------ GIVEN RECORDS ------

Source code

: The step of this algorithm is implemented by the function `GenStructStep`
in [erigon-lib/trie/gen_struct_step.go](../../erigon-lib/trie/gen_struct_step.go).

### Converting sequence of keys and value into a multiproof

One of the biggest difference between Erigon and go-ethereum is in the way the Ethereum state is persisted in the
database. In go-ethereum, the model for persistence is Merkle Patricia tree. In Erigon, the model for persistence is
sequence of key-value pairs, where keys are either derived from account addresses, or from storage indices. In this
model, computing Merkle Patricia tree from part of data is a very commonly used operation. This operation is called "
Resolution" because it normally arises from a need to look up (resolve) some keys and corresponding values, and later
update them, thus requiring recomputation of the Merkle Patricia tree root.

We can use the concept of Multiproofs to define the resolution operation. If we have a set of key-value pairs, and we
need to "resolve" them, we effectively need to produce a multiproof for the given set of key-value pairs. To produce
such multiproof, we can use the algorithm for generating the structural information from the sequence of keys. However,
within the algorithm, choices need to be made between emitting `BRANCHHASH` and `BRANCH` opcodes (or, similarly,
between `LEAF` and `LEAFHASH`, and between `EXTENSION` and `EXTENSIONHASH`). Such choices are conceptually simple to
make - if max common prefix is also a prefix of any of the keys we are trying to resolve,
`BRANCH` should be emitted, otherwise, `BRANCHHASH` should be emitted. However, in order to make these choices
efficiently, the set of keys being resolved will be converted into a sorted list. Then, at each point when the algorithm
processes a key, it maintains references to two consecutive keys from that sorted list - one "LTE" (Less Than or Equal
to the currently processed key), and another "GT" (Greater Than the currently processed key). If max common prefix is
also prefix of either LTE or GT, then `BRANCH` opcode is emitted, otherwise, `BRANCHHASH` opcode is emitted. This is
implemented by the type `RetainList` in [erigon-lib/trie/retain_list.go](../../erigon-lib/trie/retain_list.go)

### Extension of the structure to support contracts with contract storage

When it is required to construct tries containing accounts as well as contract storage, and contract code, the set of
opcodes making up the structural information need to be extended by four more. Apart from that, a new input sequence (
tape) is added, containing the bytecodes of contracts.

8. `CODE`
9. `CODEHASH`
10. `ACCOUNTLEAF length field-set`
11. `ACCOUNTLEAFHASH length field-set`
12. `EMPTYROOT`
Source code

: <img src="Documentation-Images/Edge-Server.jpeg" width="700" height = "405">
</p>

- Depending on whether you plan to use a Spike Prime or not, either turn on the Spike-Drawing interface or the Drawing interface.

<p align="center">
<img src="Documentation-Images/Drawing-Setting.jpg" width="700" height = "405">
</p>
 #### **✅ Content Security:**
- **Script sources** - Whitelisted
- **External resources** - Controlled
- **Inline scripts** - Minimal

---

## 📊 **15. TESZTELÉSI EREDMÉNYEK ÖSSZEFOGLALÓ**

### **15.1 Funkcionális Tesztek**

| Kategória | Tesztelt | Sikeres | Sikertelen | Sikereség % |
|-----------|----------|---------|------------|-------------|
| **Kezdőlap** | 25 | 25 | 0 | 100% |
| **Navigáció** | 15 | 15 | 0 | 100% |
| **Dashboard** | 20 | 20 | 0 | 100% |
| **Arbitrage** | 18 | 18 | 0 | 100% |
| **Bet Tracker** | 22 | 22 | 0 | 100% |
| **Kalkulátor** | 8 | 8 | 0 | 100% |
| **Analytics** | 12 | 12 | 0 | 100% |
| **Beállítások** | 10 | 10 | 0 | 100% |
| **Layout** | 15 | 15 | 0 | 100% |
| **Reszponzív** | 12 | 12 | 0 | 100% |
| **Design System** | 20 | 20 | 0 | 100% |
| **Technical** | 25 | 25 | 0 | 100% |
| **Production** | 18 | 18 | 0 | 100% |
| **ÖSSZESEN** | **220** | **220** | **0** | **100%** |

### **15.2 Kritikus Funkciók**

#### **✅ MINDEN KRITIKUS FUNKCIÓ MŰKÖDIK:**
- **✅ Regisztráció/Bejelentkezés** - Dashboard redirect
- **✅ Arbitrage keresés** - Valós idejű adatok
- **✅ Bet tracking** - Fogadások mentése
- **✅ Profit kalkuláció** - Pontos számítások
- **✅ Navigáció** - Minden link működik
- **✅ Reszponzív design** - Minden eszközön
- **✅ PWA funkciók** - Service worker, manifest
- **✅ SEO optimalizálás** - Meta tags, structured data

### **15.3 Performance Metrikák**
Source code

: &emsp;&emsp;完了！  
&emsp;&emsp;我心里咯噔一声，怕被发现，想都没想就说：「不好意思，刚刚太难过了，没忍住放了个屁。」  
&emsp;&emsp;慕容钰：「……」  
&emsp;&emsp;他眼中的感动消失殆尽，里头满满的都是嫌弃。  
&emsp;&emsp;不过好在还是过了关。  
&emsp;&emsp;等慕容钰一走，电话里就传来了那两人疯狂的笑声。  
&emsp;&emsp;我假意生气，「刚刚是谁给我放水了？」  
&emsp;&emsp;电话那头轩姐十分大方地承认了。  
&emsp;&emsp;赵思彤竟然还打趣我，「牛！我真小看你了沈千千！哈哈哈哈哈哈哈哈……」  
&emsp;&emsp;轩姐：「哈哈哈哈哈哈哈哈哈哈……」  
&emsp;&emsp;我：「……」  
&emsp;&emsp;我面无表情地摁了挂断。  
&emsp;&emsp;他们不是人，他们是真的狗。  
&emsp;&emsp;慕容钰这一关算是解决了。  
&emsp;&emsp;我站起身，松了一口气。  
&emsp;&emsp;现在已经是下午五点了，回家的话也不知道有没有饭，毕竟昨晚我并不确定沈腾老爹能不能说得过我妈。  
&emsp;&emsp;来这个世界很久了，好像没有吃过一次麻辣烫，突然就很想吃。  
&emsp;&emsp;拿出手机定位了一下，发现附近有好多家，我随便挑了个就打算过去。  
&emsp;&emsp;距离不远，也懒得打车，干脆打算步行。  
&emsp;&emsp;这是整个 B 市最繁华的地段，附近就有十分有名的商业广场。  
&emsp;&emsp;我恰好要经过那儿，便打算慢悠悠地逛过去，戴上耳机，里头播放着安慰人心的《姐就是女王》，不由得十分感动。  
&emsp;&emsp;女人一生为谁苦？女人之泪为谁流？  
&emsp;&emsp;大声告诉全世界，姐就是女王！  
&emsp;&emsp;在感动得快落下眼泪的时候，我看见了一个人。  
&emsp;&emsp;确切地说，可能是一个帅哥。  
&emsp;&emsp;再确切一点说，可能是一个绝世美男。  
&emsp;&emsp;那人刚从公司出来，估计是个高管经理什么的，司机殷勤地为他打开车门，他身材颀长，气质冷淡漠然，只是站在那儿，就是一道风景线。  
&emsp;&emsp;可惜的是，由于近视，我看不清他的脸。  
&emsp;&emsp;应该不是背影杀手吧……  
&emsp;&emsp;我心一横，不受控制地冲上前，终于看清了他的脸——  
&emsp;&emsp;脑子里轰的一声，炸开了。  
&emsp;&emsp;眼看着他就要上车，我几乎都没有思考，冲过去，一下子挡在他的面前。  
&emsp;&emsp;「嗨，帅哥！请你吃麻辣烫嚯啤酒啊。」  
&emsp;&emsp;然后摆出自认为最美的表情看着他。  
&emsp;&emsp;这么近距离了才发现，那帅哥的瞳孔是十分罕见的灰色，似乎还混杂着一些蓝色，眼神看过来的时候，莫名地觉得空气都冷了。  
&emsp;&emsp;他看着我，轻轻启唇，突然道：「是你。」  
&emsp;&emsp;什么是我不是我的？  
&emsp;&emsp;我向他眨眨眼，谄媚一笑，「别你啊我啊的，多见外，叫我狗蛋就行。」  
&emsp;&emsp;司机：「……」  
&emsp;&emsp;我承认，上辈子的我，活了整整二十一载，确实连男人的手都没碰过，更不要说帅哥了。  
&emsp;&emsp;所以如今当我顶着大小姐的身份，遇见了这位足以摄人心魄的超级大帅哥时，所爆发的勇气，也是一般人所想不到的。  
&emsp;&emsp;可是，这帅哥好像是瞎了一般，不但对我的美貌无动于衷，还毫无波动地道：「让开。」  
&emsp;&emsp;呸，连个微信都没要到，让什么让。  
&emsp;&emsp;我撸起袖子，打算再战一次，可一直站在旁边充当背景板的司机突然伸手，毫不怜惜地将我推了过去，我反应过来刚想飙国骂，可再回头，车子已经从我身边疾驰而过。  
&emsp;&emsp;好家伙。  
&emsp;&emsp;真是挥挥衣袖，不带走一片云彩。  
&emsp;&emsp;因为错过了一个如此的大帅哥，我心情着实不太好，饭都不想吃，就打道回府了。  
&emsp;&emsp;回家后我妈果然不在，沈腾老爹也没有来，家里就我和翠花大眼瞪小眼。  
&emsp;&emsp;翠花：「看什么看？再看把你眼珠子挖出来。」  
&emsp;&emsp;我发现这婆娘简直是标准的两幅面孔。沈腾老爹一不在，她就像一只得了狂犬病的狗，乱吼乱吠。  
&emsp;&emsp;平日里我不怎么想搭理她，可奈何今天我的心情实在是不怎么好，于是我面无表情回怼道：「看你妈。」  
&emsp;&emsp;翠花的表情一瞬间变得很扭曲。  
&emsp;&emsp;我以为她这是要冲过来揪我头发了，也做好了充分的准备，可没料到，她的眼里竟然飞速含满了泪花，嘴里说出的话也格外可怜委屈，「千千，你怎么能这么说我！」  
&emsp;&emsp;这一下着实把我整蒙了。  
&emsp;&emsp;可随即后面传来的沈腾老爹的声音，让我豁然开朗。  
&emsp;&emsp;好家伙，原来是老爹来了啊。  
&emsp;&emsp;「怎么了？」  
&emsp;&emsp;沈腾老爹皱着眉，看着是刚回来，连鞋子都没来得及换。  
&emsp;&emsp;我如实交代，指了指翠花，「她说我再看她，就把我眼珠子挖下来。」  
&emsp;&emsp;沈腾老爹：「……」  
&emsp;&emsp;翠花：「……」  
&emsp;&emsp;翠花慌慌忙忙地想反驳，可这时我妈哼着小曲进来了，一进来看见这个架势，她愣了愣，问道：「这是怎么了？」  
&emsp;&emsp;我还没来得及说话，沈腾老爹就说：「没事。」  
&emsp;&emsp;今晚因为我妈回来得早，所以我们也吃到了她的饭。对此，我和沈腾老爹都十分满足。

------

Only the lines from the beginning of the entries through the line bearing "model, computing Merkle" should be returned, each exactly as written.

SOLUTION:
Source code

: The step of this algorithm is implemented by the function `GenStructStep`
in [erigon-lib/trie/gen_struct_step.go](../../erigon-lib/trie/gen_struct_step.go).

### Converting sequence of keys and value into a multiproof

One of the biggest difference between Erigon and go-ethereum is in the way the Ethereum state is persisted in the
database. In go-ethereum, the model for persistence is Merkle Patricia tree. In Erigon, the model for persistence is
sequence of key-value pairs, where keys are either derived from account addresses, or from storage indices. In this
model, computing Merkle Patricia tree from part of data is a very commonly used operation. This operation is called "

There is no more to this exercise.